▸ SET OF TASKS:
1) Reproduce, character for character, the passage of the thread-scaling post that runs from "I am trying" to "processors otherwise idling.".
2) Pick up the thread-scaling post at the point it stops and keep writing from there.

▸ EXCERPT TO READ:
-------

I am trying to parallelize a code on a many-core system. While investigating scaling bottlenecks, I ended up removing everything down to a (nearly) empty for-loop, and finding that the scaling is still only 75% at 28 cores. The example below cannot incur any false sharing, heap contention, or memory bandwidth issues. I see similar or worse effects on a number of machines running Linux or Mac, with physical core counts from 8 up to 56, all with the processors otherwise idling.
The plot shows a test on a dedicated HPC Linux node. It is a "weak scaling" test: the work load is proportional to the number of workers, and the vertical axis shows the rate-of-work done by all the threads combined, scaled to the ideal maximum for the hardware. Each thread runs 1 billion iterations of an empty for-loop. There is one trial for each thread count between 1 and 28. The run time is about 2 seconds per thread, so overhead from thread creation is not a factor.
Could this be the OS getting in our way? Or power consumption maybe? Can anybody produce an example of a calculation (however trivial, weak or strong) that exhibits 100% scaling on a high-core count machine?
Below is the C++ code to reproduce:
#include <vector>
#include <thread>
int main()
{
auto work = [] ()
{
auto x = 0.0;
for (auto i = 0; i < 1000000000; ++i)
{
// NOTE: behavior is similar whether or not work is
// performed here (although if no work is done, you
// cannot use an optimized build).
x += std::exp(std::sin(x) + std::cos(x));
}
std::printf("-> %lf\n", x); // make sure the result is used
};
for (auto num_threads = 1; num_threads < 40; ++num_threads)
{
auto handles = std::vector<std::thread>();
for (auto i = 0; i < num_threads; ++i)
{
handles.push_back(std::thread(work));
}
auto t0 = std::chrono::high_resolution_clock::now();
for (auto &handle : handles)

-------

▸ RAW DATA:
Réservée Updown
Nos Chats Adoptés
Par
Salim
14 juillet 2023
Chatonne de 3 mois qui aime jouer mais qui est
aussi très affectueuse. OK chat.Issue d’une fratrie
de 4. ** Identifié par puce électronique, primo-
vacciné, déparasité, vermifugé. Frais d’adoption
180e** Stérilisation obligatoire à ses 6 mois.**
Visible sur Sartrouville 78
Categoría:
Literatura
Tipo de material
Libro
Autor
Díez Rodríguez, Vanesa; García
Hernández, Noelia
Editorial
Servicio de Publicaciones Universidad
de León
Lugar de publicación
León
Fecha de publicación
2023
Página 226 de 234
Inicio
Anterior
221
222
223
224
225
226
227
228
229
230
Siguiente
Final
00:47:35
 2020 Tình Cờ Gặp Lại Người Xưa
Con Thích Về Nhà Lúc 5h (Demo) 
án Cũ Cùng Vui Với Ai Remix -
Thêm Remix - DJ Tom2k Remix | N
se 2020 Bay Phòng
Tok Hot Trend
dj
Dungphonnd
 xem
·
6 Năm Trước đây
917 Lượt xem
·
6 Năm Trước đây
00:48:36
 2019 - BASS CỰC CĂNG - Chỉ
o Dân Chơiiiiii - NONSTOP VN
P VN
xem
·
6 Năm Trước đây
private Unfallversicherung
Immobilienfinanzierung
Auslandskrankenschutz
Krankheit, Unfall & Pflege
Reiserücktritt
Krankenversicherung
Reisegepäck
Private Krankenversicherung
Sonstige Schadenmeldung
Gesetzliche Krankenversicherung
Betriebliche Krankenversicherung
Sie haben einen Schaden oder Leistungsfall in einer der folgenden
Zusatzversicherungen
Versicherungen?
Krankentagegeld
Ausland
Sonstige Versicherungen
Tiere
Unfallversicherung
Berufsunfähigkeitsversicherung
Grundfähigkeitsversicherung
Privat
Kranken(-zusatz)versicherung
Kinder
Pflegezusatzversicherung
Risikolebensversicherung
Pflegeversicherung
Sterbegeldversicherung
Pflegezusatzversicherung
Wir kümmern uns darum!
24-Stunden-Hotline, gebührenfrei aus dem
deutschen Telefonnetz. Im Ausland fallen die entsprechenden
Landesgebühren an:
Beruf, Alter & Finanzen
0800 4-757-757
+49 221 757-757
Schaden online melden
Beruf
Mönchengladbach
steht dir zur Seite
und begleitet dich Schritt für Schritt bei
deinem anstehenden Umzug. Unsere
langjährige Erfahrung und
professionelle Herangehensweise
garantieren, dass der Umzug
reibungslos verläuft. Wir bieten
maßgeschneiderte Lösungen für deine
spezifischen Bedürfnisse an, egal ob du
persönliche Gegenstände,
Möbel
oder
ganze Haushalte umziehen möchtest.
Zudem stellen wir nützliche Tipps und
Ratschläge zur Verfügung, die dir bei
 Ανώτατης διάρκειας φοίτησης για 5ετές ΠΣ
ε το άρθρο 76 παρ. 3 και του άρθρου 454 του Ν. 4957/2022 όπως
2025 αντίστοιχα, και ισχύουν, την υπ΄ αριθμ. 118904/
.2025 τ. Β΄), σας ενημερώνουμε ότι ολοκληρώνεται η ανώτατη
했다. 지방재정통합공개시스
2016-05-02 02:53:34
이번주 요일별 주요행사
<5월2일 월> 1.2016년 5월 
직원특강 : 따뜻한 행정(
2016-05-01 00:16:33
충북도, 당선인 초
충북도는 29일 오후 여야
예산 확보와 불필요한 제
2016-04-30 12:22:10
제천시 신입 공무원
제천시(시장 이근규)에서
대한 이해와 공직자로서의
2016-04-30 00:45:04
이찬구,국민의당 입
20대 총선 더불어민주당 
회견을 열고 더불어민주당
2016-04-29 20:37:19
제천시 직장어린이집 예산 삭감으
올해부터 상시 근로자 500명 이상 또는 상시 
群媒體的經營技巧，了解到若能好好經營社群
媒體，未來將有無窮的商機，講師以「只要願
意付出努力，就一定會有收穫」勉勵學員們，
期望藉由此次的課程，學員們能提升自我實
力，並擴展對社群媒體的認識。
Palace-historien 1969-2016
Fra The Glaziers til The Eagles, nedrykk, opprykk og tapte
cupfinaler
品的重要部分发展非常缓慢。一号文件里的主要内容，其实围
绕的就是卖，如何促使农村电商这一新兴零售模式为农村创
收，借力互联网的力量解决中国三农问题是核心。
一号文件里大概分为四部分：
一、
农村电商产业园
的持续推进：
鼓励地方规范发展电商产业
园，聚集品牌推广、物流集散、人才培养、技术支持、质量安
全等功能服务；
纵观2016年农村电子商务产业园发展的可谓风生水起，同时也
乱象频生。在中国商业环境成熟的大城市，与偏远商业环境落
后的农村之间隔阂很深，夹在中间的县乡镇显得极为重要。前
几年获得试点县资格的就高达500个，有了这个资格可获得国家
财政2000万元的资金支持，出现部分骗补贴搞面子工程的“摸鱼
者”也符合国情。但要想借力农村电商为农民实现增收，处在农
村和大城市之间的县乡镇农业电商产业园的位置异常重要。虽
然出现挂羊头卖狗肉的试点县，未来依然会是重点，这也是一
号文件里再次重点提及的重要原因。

-------

▸ TASK-BY-TASK OUTPUTS:
1)
I am trying to parallelize a code on a many-core system. While investigating scaling bottlenecks, I ended up removing everything down to a (nearly) empty for-loop, and finding that the scaling is still only 75% at 28 cores. The example below cannot incur any false sharing, heap contention, or memory bandwidth issues. I see similar or worse effects on a number of machines running Linux or Mac, with physical core counts from 8 up to 56, all with the processors otherwise idling.

2)
{
handle.join();
}
auto t1 = std::chrono::high_resolution_clock::now();
auto delta = std::chrono::duration<double, std::milli>(t1 - t0);
std::printf("%d %0.2lf\n", num_threads, delta.count());
}
return 0;
}
To run the example, make sure to compile without with optimizations: g++ -O3 -std=c++17 weak_scaling.cpp
. Here is Python code to reproduce the plot (assumes you pipe the program output to perf.dat
).
import numpy as np
import matplotlib.pyplot as plt
threads, time = np.loadtxt("perf.dat").T
a = time[0] / 28
plt.axvline(28, c='k', lw=4, alpha=0.2, label='Physical cores (28)')
plt.plot(threads, a * threads / time, 'o', mfc='none')
plt.plot(threads, a * threads / time[0], label='Ideal scaling')
plt.legend()
plt.ylim(0.0, 1.)
plt.xlabel('Number of threads')
plt.ylabel('Rate of work (relative to ideal)')
plt.grid(alpha=0.5)
plt.title('Trivial weak scaling on Intel Xeon E5-2680v4')
plt.show()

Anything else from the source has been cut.